> TASK PROMPT: The full set of entries has to be output exactly.

> TASK DATA:
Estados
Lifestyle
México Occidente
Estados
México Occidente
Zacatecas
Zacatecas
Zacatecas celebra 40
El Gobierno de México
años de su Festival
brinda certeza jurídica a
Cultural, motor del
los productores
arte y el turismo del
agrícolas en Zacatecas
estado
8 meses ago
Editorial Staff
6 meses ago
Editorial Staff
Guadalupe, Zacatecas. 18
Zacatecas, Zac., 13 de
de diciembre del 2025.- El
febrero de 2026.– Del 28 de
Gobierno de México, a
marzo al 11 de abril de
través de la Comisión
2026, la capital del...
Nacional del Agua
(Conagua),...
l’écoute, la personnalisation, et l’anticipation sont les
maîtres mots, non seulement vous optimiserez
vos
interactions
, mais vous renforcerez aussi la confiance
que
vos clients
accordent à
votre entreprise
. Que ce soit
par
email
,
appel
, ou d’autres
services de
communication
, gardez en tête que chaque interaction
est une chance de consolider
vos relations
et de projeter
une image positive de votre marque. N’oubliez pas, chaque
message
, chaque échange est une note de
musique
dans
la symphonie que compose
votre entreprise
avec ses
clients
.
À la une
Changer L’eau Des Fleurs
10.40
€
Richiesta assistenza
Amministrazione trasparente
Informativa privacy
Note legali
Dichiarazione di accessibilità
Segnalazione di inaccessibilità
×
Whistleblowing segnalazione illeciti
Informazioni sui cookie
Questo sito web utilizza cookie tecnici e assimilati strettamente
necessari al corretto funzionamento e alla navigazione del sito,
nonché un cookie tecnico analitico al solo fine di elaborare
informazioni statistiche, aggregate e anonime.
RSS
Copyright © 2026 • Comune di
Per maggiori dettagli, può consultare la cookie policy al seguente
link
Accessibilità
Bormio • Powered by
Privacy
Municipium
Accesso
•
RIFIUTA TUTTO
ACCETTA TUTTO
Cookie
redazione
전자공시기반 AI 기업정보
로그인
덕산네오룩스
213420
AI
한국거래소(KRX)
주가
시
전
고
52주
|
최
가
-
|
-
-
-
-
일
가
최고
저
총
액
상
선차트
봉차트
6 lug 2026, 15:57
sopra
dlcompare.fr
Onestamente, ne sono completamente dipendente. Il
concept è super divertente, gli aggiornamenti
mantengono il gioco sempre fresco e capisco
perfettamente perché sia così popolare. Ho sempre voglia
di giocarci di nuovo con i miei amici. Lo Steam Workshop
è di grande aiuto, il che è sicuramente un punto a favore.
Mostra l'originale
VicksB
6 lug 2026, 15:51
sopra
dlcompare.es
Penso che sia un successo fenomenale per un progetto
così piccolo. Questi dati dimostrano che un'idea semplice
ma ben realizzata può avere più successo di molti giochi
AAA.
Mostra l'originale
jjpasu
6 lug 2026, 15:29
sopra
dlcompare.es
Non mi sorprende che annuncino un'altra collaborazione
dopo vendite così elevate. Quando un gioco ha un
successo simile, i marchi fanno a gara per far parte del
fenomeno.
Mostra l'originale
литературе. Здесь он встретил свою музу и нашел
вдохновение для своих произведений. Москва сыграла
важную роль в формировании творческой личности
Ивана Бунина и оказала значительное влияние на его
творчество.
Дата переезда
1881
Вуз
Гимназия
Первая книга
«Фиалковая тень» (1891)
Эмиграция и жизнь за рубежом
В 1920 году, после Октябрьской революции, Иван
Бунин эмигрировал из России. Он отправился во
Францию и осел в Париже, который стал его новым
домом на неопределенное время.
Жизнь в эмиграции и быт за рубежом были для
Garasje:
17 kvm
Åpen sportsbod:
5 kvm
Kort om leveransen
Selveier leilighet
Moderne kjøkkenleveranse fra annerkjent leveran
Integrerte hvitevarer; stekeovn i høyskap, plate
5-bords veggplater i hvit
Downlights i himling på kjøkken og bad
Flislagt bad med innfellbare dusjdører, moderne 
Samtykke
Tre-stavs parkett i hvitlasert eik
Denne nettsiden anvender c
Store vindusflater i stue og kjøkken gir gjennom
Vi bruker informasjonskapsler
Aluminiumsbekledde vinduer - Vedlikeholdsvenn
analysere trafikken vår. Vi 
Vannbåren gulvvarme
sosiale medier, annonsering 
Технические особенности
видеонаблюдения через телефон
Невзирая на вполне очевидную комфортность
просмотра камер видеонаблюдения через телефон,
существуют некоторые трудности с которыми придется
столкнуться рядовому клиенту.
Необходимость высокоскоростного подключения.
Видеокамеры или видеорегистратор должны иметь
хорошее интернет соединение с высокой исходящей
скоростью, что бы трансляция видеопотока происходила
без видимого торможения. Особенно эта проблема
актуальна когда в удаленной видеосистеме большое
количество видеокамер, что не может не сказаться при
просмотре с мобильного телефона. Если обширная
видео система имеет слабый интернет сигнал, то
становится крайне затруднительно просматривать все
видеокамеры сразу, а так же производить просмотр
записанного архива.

> ANSWER TO THIS EXERCISE:
Estados
Lifestyle
México Occidente
Estados
México Occidente
Zacatecas
Zacatecas
Zacatecas celebra 40
El Gobierno de México
años de su Festival
brinda certeza jurídica a
Cultural, motor del
los productores
arte y el turismo del
agrícolas en Zacatecas
estado
8 meses ago
Editorial Staff
6 meses ago
Editorial Staff
Guadalupe, Zacatecas. 18
Zacatecas, Zac., 13 de
de diciembre del 2025.- El
febrero de 2026.– Del 28 de
Gobierno de México, a
marzo al 11 de abril de
través de la Comisión
2026, la capital del...
Nacional del Agua
(Conagua),...
l’écoute, la personnalisation, et l’anticipation sont les
maîtres mots, non seulement vous optimiserez
vos
interactions
, mais vous renforcerez aussi la confiance
que
vos clients
accordent à
votre entreprise
. Que ce soit
par
email
,
appel
, ou d’autres
services de
communication
, gardez en tête que chaque interaction
est une chance de consolider
vos relations
et de projeter
une image positive de votre marque. N’oubliez pas, chaque
message
, chaque échange est une note de
musique
dans
la symphonie que compose
votre entreprise
avec ses
clients
.
À la une
Changer L’eau Des Fleurs
10.40
€
Richiesta assistenza
Amministrazione trasparente
Informativa privacy
Note legali
Dichiarazione di accessibilità
Segnalazione di inaccessibilità
×
Whistleblowing segnalazione illeciti
Informazioni sui cookie
Questo sito web utilizza cookie tecnici e assimilati strettamente
necessari al corretto funzionamento e alla navigazione del sito,
nonché un cookie tecnico analitico al solo fine di elaborare
informazioni statistiche, aggregate e anonime.
RSS
Copyright © 2026 • Comune di
Per maggiori dettagli, può consultare la cookie policy al seguente
link
Accessibilità
Bormio • Powered by
Privacy
Municipium
Accesso
•
RIFIUTA TUTTO
ACCETTA TUTTO
Cookie
redazione
전자공시기반 AI 기업정보
로그인
덕산네오룩스
213420
AI
한국거래소(KRX)
주가
시
전
고
52주
|
최
가
-
|
-
-
-
-
일
가
최고
저
총
액
상
선차트
봉차트
6 lug 2026, 15:57
sopra
dlcompare.fr
Onestamente, ne sono completamente dipendente. Il
concept è super divertente, gli aggiornamenti
mantengono il gioco sempre fresco e capisco
perfettamente perché sia così popolare. Ho sempre voglia
di giocarci di nuovo con i miei amici. Lo Steam Workshop
è di grande aiuto, il che è sicuramente un punto a favore.
Mostra l'originale
VicksB
6 lug 2026, 15:51
sopra
dlcompare.es
Penso che sia un successo fenomenale per un progetto
così piccolo. Questi dati dimostrano che un'idea semplice
ma ben realizzata può avere più successo di molti giochi
AAA.
Mostra l'originale
jjpasu
6 lug 2026, 15:29
sopra
dlcompare.es
Non mi sorprende che annuncino un'altra collaborazione
dopo vendite così elevate. Quando un gioco ha un
successo simile, i marchi fanno a gara per far parte del
fenomeno.
Mostra l'originale
литературе. Здесь он встретил свою музу и нашел
вдохновение для своих произведений. Москва сыграла
важную роль в формировании творческой личности
Ивана Бунина и оказала значительное влияние на его
творчество.
Дата переезда
1881
Вуз
Гимназия
Первая книга
«Фиалковая тень» (1891)
Эмиграция и жизнь за рубежом
В 1920 году, после Октябрьской революции, Иван
Бунин эмигрировал из России. Он отправился во
Францию и осел в Париже, который стал его новым
домом на неопределенное время.
Жизнь в эмиграции и быт за рубежом были для
Garasje:
17 kvm
Åpen sportsbod:
5 kvm
Kort om leveransen
Selveier leilighet
Moderne kjøkkenleveranse fra annerkjent leveran
Integrerte hvitevarer; stekeovn i høyskap, plate
5-bords veggplater i hvit
Downlights i himling på kjøkken og bad
Flislagt bad med innfellbare dusjdører, moderne 
Samtykke
Tre-stavs parkett i hvitlasert eik
Denne nettsiden anvender c
Store vindusflater i stue og kjøkken gir gjennom
Vi bruker informasjonskapsler
Aluminiumsbekledde vinduer - Vedlikeholdsvenn
analysere trafikken vår. Vi 
Vannbåren gulvvarme
sosiale medier, annonsering 
Технические особенности
видеонаблюдения через телефон
Невзирая на вполне очевидную комфортность
просмотра камер видеонаблюдения через телефон,
существуют некоторые трудности с которыми придется
столкнуться рядовому клиенту.
Необходимость высокоскоростного подключения.
Видеокамеры или видеорегистратор должны иметь
хорошее интернет соединение с высокой исходящей
скоростью, что бы трансляция видеопотока происходила
без видимого торможения. Особенно эта проблема
актуальна когда в удаленной видеосистеме большое
количество видеокамер, что не может не сказаться при
просмотре с мобильного телефона. Если обширная
видео система имеет слабый интернет сигнал, то
становится крайне затруднительно просматривать все
видеокамеры сразу, а так же производить просмотр
записанного архива.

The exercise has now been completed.